胃の中には塩酸(胃酸)があって、pH(ピー・エイチ)で1から1.5程度と非常に強い酸性に保たれています。ところが、わざわざ胃の中にすみついている細菌がいます。それがピロリ菌です。図2は、胃潰瘍などの患者さん1526人の胃の中を調べ、ピロリ菌の有無を確かめたうえで、胃がんが起こるかどうかを平均8年弱観察した結果です。観察期間中、36人に胃がんが発生しました。ところが、すべてピロリ菌がいた人たちからで、ピロリ菌がいなかった人たちからの発症はゼロでした。ピロリ菌の有無と胃がんの発症との関連を調べた研究はほかにもありますが、これほどはっきりした結果が得られたのはまれです。いずれにせよ、ピロリ菌と胃がんとの関連は確実と考えてよさそうです。ピロリ菌は除菌できますが、除菌してしまえば安全安心とはいいきれないようです。除菌によって胃がんの発症を減らせるのは確かですが、ゼロにはできないからです。
遺伝子よりも生活習慣
胃がんは日本人にとって多いがんの代表ですが、ほかの国ではかならずしもそうではありません。たとえば、アメリカ人やカナダ人における発症率は日本人のわずか8分の1です。そして、世界的には、日本、韓国、中国などの東アジア諸国に特異的に多いがんとして知られています。遺伝子の違いもあるかもしれませんが、アメリカに移住した日本人の子孫の胃がん発症率は、アメリカに住む白人並みに低くなっていくことも知られています(図3)。この事実は遺伝子よりも生活習慣の影響のほうが大きいことを示しています。
胃がんと食塩
図4は、食事習慣と胃がん発症率との関連を検討した結果です。

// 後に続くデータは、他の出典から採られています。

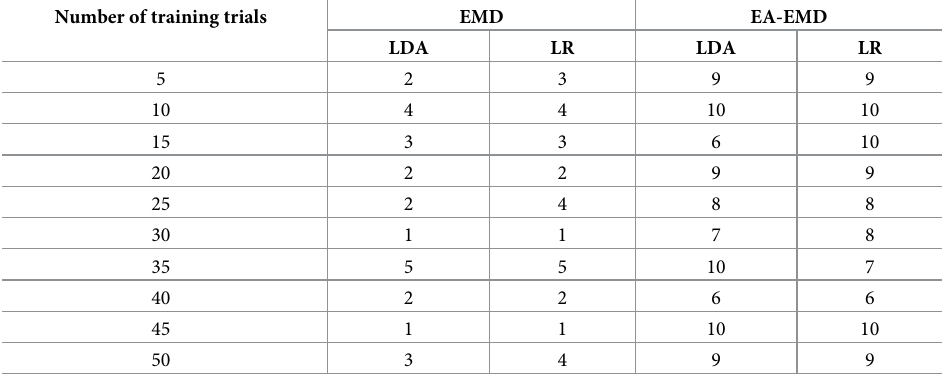
Table 3. Best multiples of artificial frames yielded by EMD and EA-EMD at each number of training trials for dataset 1.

この研究は、漬物、タラコ・スジコ、干物・塩蔵魚から摂取した食塩量が多かった人ほど胃がん発症率が高かったことを示しています。すなわち、食塩は高血圧と胃がんという日本人にとって特に注意すべき2つの生活習慣に関連しているらしいと考えます。ところが不思議なことに、みそ汁から摂取した食塩量や、調理や卓上で使う食塩量とは関連が認められませんでした。そして、食品すべてから計算した総食塩摂取量とも関連が認められていません。かならずしもすべての研究結果が一致しているわけではありませんが、これまでに行われた研究結果をまとめると、総食塩摂取量よりも、塩辛い食品の摂取量や摂取頻度のほうが胃がんの発症に強く関与しているとなります。食塩は発がん物質ではありません。それにもかかわらず、なぜ、食塩は胃がんの原因になるのでしょうか?そして、なぜ、食塩の総摂取量よりも、塩辛い食品から摂取する食塩のほうが胃がんの原因になるのでしょうか?くわしいメカニズムはまだ明らかになっていませんが、胃の壁が高濃度の食塩にさらされると胃の粘膜が傷つけられ、発がん性を持つ物質に触れやすくなり、がんの発症率が上がるのではないかとする仮設があります。しかし、私たちに必要なのは、細かいメカニズムではなくて実効策、つまり、食塩濃度の高い食品は控えることです。
お医者さんより電気屋さん
日本も含めていくつかの国で、家庭用冷蔵庫が普及するにつれて胃がんが減る傾向が認められています。1960年にはわずか1割だった保有率は、その後わずか10年で9割に達しました。洗濯機とテレビも急速に普及したので、胃がん死亡率の推移を冷蔵庫保有率の推移と安易に結びつけてはいけませんが、ほかの研究成果も考慮すれば、冷蔵庫の普及→塩蔵保存の必要性の低下→高食塩食品摂取量の減少→胃がん発症率の低下(→死亡率の低下)という流れが想像されます。というわけで、胃がんの減少に最も貢献した職業はお医者さんではなくて、街の電気屋さんだったかもしれません。